Entries taken from a collection:
======

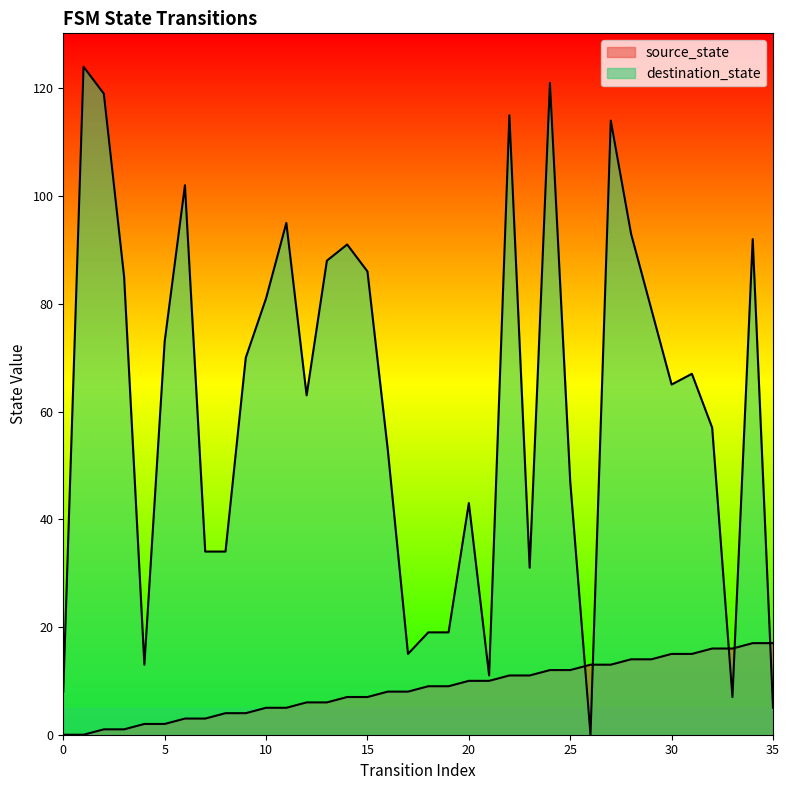

Rank the series by their maximum value, from highest to lowest.

destination_state, source_state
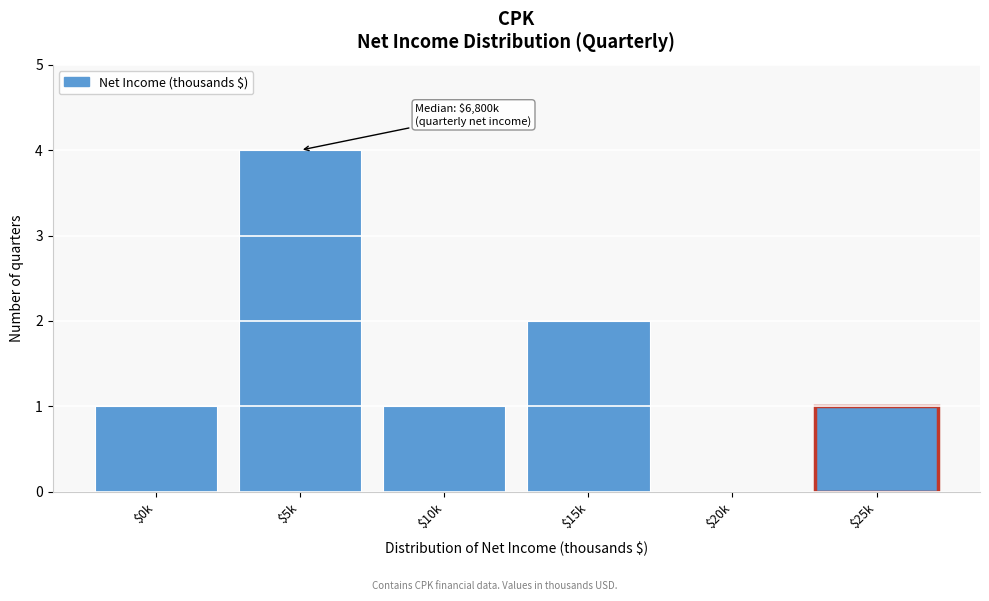

What is the greatest value displayed?

4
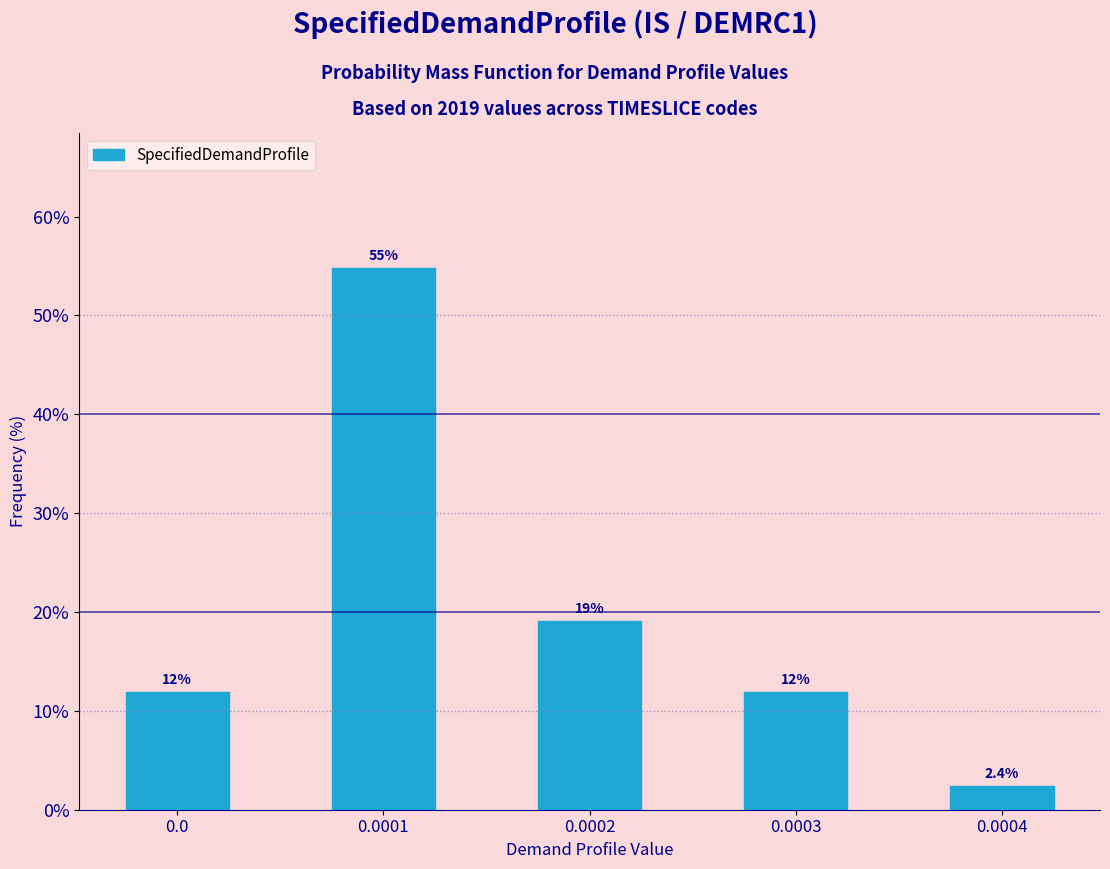

Reading left to right, transcribe all the data shown in this chart.

0.0=11.9	0.0001=54.8	0.0002=19.0	0.0003=11.9	0.0004=2.4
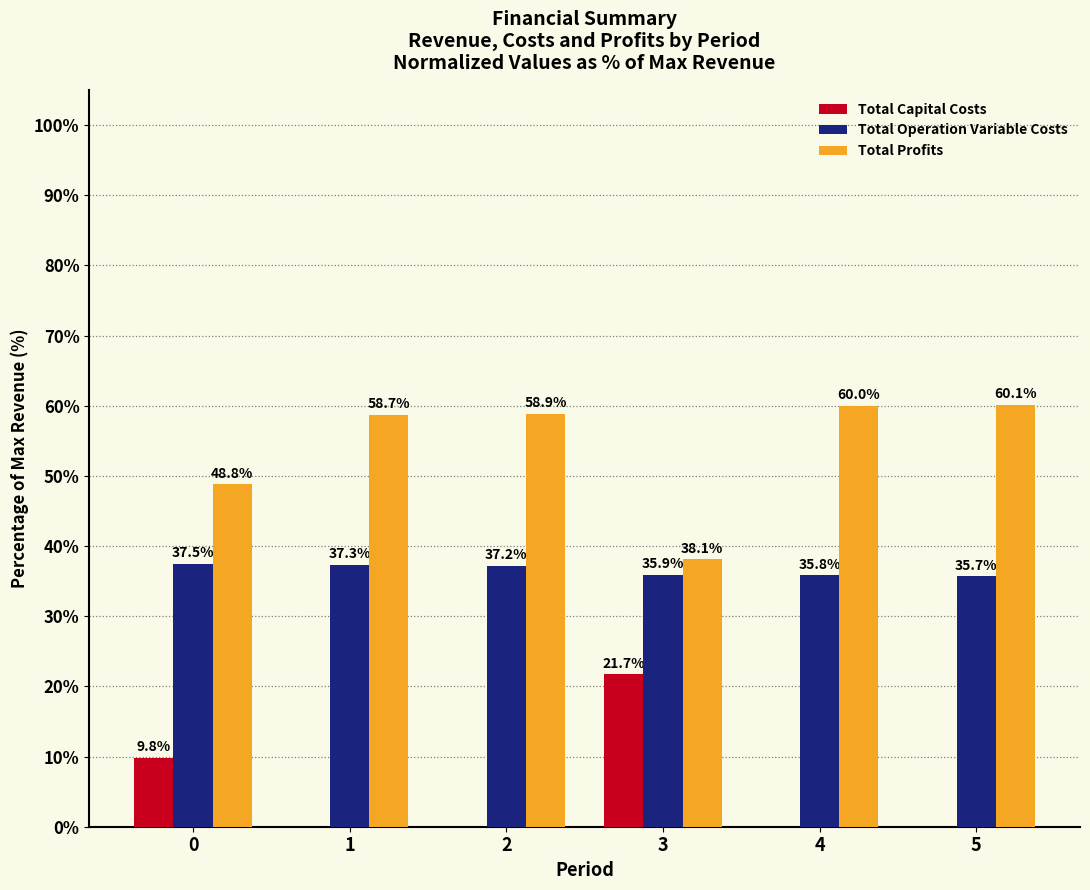

How many distinct data groups are displayed?

3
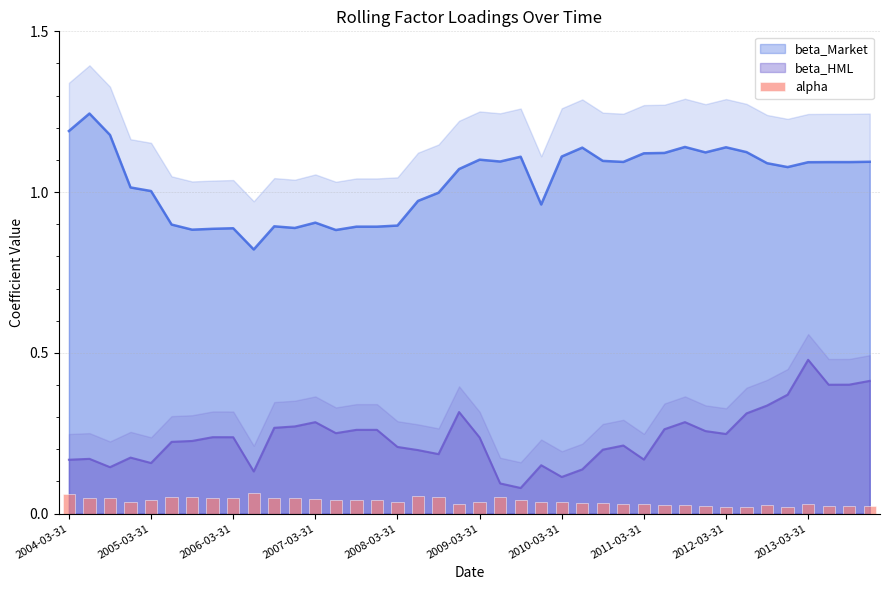

The value of beta_HML at 2007-03-31 is 0.5. True or false?

False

======

▶ What is needed
Render these lines as a Markdown table with the columns No. and Line, numbering each row and omitting blank lines. Leave the pictures out of the answer.

▶ Exercise response
| No. | Line |
|---|---|
| 1 | Rank the series by their maximum value, from highest to lowest. |
| 2 | destination_state, source_state |
| 3 | What is the greatest value displayed? |
| 4 | 4 |
| 5 | Reading left to right, transcribe all the data shown in this chart. |
| 6 | 0.0=11.9	0.0001=54.8	0.0002=19.0	0.0003=11.9	0.0004=2.4 |
| 7 | How many distinct data groups are displayed? |
| 8 | 3 |
| 9 | The value of beta_HML at 2007-03-31 is 0.5. True or false? |
| 10 | False |